19h49 No Intendente começa o aquecimento para a sucessão de ataques a Carlos Moedas, com Medina a dizer que não votar em si é “interromper”: políticas de mobilidade, políticas arrojadas, políticas de apoio às famílias e à terceira idade e também às classe média e cidadãos mais jovens.
“Sobre a candidatura de direita”. Aqui Medina já vai lançado e refere Moedas nesta fórmula que foi a que usou sempre para se referir ao lado de lá para começar a dizer que “já tudo se percebeu” e que “a diferença de projetos é clara”. Por isso, “quem quer aquele programa político ali votará, quem não quer, tem de votar na coligação Mais Lisboa”. Ele é a única alternativa, pelo menos para o eleitorado de centro que possa estar indeciso entre os dois.
19h54 “Estamos prontos ou não estamos prontos?”, pergunta por três vezes Carlos Moedas, antes de se despedir com a promessa de lutar em “cada porta, em cada bairro e em cada freguesia” até ao fim da campanha.
19h55 Avisado o centro, Medina volta-se para a esquerda, o lado que tem de contar sempre, já que a maioria absoluta (que perdeu em 2017) é difícil de reconquistar. Durante o dia, o socialista já tinha mostrado desagrado com a reclamação que o PCP tinha feito da ideia de um programa de rendas acessíveis. “Ouvir os partidos à nossa esquerda falar faz-me ficar com a impressão que tudo o que aconteceu na cidade foi por eles e que tudo o que aconteceu de mal é responsabilidade do PS”.
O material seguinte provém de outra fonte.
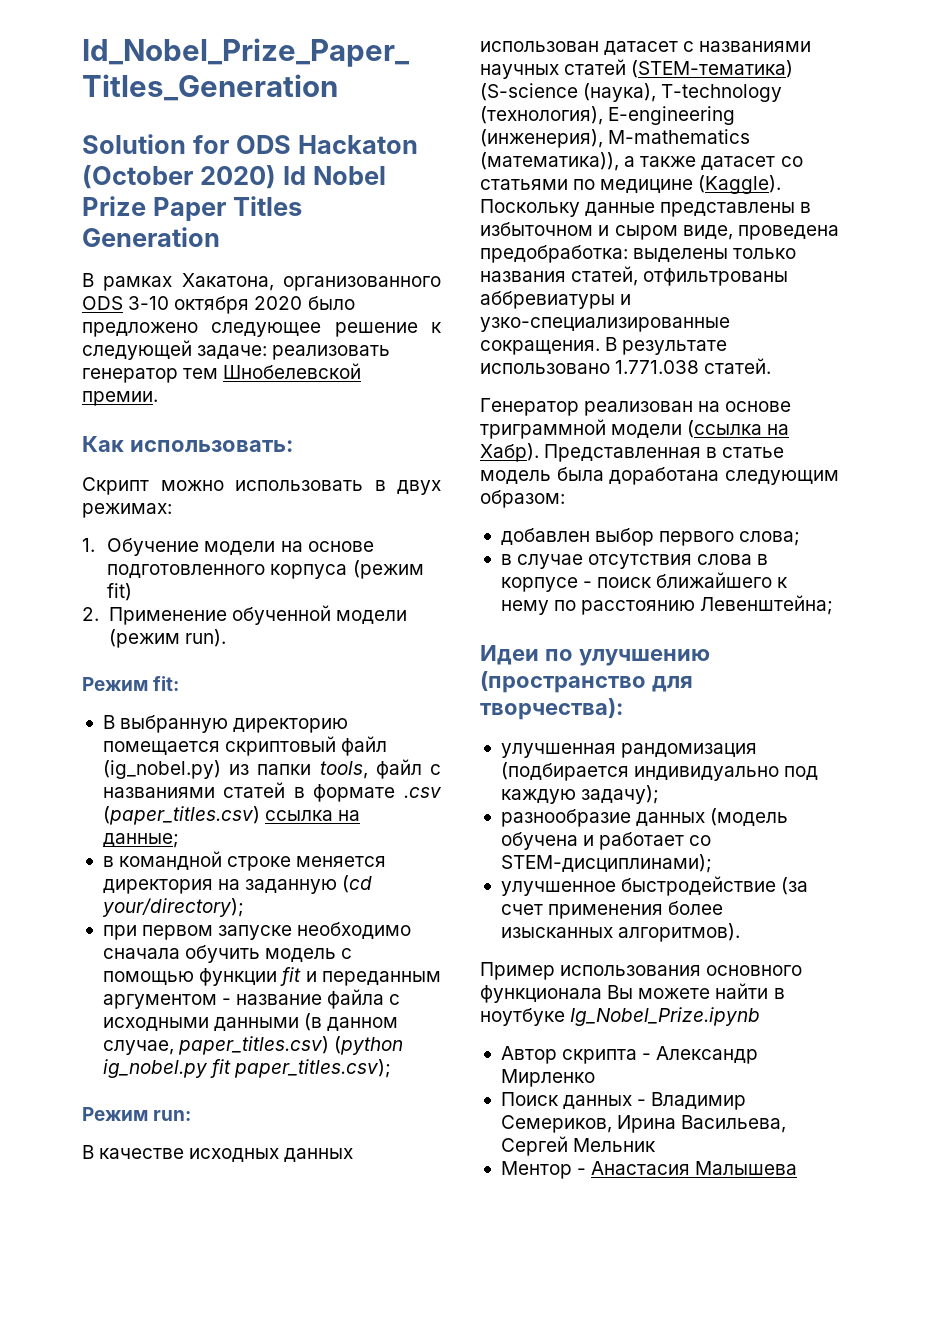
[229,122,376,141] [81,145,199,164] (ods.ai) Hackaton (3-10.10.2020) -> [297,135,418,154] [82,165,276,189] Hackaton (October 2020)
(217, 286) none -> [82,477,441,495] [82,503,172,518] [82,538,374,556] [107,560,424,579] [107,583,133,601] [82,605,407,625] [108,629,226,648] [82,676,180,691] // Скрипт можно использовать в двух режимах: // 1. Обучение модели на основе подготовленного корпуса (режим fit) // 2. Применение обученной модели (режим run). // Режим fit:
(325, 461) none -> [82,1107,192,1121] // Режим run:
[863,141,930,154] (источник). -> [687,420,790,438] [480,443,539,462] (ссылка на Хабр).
Lá solta uma irritação que tinha presa desde manhã: “Não tinha havido uma única casa de renda acessível se o PS não tivesse ganho as eleições” há quatro anos. E de seguida rematou, nomeando os parceiros/rivais, nessa relação agridoce, que “não, não foi pela vontade nem pela força do Bloco de Esquerda nem do PCP que temos o passe único”. E ainda deixa avisos para o futuro, perante a incerteza deste lado, prometendo “continuar a liderar a agenda”, numa espécie de ‘quem manda sou eu’: promete estar “aberto para convergências” e até “amplas convergências” nas “matérias importantes para a cidade”, mas — e há sempre um mas: “Mas o nosso projeto político está aqui e há anos que serve Lisboa”. Aquele lembrete de que é o PS que liderará qualquer futuro entendimento.
Antes de encerrar, Medina ainda fez o típico apelo ao voto de quem vai à frente e teme que isso desmobilize potenciais eleitores das urnas. “As sondagens são uma coisa e os votos outra”. Uns três vivas no fim e o arranque de campanha está feito. Sobram as selfies e fotografias de grupo que se multiplicam no palco com a presidente da Junta a gritar “Arroios”, ao lado de Fernando Medina, como quem diz “banana” para libertar uns sorrisos.
20h09 Moedas deixa o Teatro da Trindade, depois de ter sido engolido por abraços dos mais próximos apoiantes. O primeiro dia oficial de campanha tinha ficado para trás.